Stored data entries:
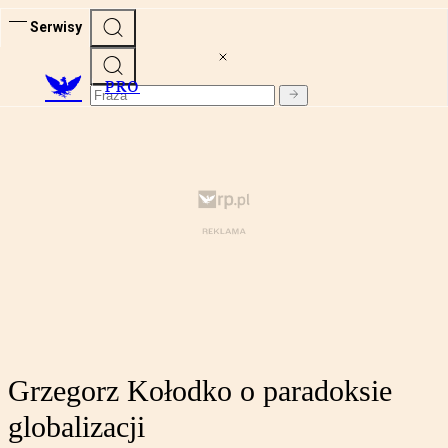
Serwisy
PRO
Grzegorz Kołodko o paradoksie
globalizacji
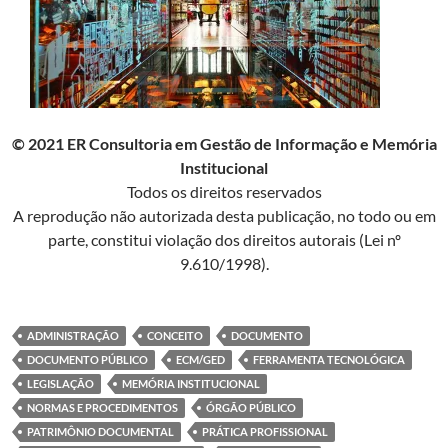
© 2021 ER Consultoria em Gestão de Informação e Memória
Institucional
Todos os direitos reservados
A reprodução não autorizada desta publicação, no todo ou em
parte, constitui violação dos direitos autorais (Lei nº
9.610/1998).
ADMINISTRAÇÃO
CONCEITO
DOCUMENTO
DOCUMENTO PÚBLICO
ECM/GED
FERRAMENTA TECNOLÓGICA
LEGISLAÇÃO
MEMÓRIA INSTITUCIONAL
NORMAS E PROCEDIMENTOS
ÓRGÃO PÚBLICO
PATRIMÔNIO DOCUMENTAL
PRÁTICA PROFISSIONAL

* **WORK TO COMPLETE**: Please copy the records from their start through the line that contains "globalizacji", both included. Leave the pictures out of your answer.

* **EXERCISE RESULT**:
Serwisy
PRO
Grzegorz Kołodko o paradoksie
globalizacji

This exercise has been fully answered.